Tout usage d'armes chimiques par la Russie en Ukraine serait inacceptable et aurait de profondes conséquences, avait prévenu dès mercredi M. Stoltenberg, alors que le président américain Joe Biden affirmait, en quittant Washington pour Bruxelles, qu'une attaque russe de ce type était "une menace crédible".

Pas d'intervention en Ukraine

L'Otan a toutefois exclu sur tous les tons l'envoi de troupes en Ukraine, qui n'est pas membre de l'Alliance - mais un "partenaire" proche -, d'avions dans le ciel et l'imposition d'une zone d'exclusion aérienne, qui impliquerait une confrontation directe avec la Russie. 

Le président ukrainien Volodymyr Zelensky a réclamé à plusieurs reprises la mise en place d'une telle zone qui viserait à interdire les vols d'appareils militaires russes au-dessus de l'Ukraine. Il a encore exhorté jeudi les pays de l'Otan à fournir "une aide militaire sans restriction" à son pays, lors d'une intervention par vidéoconférence devant les dirigeants alliés.

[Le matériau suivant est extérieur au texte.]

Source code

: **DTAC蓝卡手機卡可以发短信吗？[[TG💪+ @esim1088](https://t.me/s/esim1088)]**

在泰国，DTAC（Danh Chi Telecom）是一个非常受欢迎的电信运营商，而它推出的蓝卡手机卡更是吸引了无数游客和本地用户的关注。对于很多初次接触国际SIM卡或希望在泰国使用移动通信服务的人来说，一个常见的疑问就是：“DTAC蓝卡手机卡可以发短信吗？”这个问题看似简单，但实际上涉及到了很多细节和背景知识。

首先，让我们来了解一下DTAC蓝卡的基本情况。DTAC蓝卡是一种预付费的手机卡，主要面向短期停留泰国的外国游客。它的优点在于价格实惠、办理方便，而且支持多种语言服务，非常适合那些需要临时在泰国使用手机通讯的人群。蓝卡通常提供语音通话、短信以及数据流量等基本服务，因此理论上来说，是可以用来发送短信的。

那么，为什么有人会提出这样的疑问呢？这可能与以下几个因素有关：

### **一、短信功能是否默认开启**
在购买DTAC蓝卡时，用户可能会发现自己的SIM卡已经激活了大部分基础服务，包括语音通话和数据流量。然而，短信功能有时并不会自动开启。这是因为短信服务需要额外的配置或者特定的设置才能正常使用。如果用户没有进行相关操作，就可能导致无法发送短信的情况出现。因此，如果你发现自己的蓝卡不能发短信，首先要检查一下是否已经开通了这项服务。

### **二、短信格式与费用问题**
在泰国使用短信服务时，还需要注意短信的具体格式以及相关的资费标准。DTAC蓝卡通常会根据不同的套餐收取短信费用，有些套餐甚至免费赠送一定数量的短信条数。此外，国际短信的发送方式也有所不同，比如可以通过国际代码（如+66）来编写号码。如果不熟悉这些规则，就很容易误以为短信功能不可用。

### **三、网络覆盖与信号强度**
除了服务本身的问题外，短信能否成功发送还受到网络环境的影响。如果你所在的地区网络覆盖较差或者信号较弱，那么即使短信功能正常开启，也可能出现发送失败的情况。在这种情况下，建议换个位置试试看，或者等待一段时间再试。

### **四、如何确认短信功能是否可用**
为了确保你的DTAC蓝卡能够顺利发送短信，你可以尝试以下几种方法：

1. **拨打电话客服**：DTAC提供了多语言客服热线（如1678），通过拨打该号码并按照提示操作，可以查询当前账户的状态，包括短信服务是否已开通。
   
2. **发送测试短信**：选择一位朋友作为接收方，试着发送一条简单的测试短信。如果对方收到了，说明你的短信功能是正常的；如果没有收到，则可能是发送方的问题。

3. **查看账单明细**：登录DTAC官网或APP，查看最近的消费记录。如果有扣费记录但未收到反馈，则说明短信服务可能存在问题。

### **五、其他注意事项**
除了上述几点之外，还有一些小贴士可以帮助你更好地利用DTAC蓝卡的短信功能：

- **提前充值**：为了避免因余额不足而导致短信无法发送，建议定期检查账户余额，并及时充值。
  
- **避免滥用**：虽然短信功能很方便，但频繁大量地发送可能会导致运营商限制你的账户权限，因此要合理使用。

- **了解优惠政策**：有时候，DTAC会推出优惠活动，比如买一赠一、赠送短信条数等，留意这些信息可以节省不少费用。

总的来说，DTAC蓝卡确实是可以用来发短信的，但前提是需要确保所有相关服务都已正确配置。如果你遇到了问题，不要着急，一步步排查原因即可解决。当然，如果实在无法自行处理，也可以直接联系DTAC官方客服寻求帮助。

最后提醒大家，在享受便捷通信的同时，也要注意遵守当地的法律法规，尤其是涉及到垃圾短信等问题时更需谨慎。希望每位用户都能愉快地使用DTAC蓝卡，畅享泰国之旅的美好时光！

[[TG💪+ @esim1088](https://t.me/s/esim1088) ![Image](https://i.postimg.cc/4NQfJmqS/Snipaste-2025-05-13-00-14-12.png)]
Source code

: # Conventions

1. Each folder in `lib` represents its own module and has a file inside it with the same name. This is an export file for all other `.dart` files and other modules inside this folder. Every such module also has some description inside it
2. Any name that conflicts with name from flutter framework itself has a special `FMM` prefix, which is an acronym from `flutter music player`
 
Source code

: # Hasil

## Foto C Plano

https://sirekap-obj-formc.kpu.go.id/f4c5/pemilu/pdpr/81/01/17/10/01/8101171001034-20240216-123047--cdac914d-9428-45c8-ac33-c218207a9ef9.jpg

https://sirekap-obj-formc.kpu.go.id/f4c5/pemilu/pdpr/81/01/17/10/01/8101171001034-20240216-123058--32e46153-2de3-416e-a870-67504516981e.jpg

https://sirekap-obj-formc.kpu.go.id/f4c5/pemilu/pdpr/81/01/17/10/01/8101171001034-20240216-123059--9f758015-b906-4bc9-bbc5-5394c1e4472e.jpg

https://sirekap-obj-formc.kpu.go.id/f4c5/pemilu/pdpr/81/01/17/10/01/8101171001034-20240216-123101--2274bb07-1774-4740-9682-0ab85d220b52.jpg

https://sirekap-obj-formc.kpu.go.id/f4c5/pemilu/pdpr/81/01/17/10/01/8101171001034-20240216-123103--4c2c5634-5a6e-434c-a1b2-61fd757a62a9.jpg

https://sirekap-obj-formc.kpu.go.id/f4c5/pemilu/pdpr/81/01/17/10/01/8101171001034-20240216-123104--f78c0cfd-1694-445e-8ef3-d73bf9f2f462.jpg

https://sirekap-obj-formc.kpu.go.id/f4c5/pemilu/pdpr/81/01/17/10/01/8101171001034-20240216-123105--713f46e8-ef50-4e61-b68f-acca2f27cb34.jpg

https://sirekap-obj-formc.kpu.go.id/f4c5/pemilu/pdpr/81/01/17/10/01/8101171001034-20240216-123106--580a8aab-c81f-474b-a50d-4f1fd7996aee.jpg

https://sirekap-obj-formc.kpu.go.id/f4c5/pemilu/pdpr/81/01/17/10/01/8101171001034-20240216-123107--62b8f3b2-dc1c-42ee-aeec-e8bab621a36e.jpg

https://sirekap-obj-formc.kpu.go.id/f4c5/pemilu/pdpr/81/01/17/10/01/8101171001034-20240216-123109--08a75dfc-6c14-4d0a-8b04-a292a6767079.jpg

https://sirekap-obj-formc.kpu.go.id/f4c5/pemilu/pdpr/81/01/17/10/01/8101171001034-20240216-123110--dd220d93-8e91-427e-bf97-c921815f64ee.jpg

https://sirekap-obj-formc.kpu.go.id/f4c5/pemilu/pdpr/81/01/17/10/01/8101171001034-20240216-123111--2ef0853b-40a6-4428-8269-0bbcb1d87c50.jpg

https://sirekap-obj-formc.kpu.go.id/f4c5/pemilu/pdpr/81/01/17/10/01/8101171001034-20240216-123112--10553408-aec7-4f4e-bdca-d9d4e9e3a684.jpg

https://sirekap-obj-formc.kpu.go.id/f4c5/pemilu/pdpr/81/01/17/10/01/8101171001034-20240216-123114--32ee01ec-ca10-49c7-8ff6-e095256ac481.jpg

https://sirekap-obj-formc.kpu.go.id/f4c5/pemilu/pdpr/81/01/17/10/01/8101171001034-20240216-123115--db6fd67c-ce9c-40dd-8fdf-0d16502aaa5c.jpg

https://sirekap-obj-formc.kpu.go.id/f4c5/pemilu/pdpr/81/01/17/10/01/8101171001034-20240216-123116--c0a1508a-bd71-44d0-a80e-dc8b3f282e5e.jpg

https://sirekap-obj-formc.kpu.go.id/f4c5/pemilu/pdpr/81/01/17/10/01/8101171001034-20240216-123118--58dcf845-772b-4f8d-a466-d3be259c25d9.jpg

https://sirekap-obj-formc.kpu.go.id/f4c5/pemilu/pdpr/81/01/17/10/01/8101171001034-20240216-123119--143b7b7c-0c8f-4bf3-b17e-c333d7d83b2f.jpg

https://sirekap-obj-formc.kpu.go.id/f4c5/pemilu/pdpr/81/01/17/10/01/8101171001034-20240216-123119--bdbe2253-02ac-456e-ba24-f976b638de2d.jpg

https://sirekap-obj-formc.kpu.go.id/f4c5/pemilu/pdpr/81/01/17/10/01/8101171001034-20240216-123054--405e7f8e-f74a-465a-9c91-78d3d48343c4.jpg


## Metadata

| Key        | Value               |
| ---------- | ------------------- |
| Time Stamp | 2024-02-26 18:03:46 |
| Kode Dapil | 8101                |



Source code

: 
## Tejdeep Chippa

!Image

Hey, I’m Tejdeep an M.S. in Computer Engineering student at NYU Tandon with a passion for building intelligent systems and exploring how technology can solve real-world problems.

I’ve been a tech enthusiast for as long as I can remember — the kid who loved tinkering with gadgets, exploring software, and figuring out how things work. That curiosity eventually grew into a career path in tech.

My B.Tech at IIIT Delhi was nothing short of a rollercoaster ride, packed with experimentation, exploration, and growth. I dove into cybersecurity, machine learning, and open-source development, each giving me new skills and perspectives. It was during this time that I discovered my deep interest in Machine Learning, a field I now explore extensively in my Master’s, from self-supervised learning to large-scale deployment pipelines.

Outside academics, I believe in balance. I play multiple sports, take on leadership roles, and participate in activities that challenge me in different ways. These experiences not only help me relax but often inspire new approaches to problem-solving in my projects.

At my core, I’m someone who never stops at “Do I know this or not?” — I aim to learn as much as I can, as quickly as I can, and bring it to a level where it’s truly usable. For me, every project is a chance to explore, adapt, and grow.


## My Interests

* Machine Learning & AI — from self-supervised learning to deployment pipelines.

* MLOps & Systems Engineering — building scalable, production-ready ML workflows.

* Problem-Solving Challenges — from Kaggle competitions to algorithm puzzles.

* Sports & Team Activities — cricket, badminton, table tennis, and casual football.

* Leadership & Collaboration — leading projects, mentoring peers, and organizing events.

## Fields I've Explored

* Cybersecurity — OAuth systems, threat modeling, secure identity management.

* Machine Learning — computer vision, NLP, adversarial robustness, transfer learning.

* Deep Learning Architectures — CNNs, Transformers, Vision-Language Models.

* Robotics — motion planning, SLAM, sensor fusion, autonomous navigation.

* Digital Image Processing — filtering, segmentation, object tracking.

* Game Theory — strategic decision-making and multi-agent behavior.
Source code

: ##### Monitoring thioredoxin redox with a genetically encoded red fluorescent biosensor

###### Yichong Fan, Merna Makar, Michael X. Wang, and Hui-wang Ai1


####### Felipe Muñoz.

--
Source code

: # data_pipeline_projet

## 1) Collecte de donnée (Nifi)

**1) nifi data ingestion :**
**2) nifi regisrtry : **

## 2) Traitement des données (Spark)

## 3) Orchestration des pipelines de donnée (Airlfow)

"L'Otan n'est pas partie prenante à ce conflit et il nous appartient de veiller à ce qu'elle ne le devienne pas", lui a rétorqué M. De Croo, relayant une préoccupation de la Maison Blanche. 

Le Premier ministre belge a également appelé, à l'unisson avec ses homologues des 29 autres pays de l'Otan, la Chine, un allié de Moscou, à se tenir à l'écart du conflit ukrainien.

"Nous exhortons tous les États, et notamment la République populaire de Chine (RPC), à respecter l'ordre international, y compris les principes de souveraineté et d'intégrité territoriale consacrés par la charte des Nations Unies, à s'abstenir de soutenir d'une quelconque manière l'effort de guerre russe et à éviter toute action qui aiderait la Russie à contourner les sanctions", indique la déclaration finale du sommet.

"Nous jugeons préoccupantes les récentes déclarations faites par des représentants de la RPC, et appelons la Chine à cesser de se faire l'écho des discours mensongers du Kremlin, en particulier concernant la guerre et l'Otan, et à favoriser une résolution pacifique du conflit", ajoute le texte.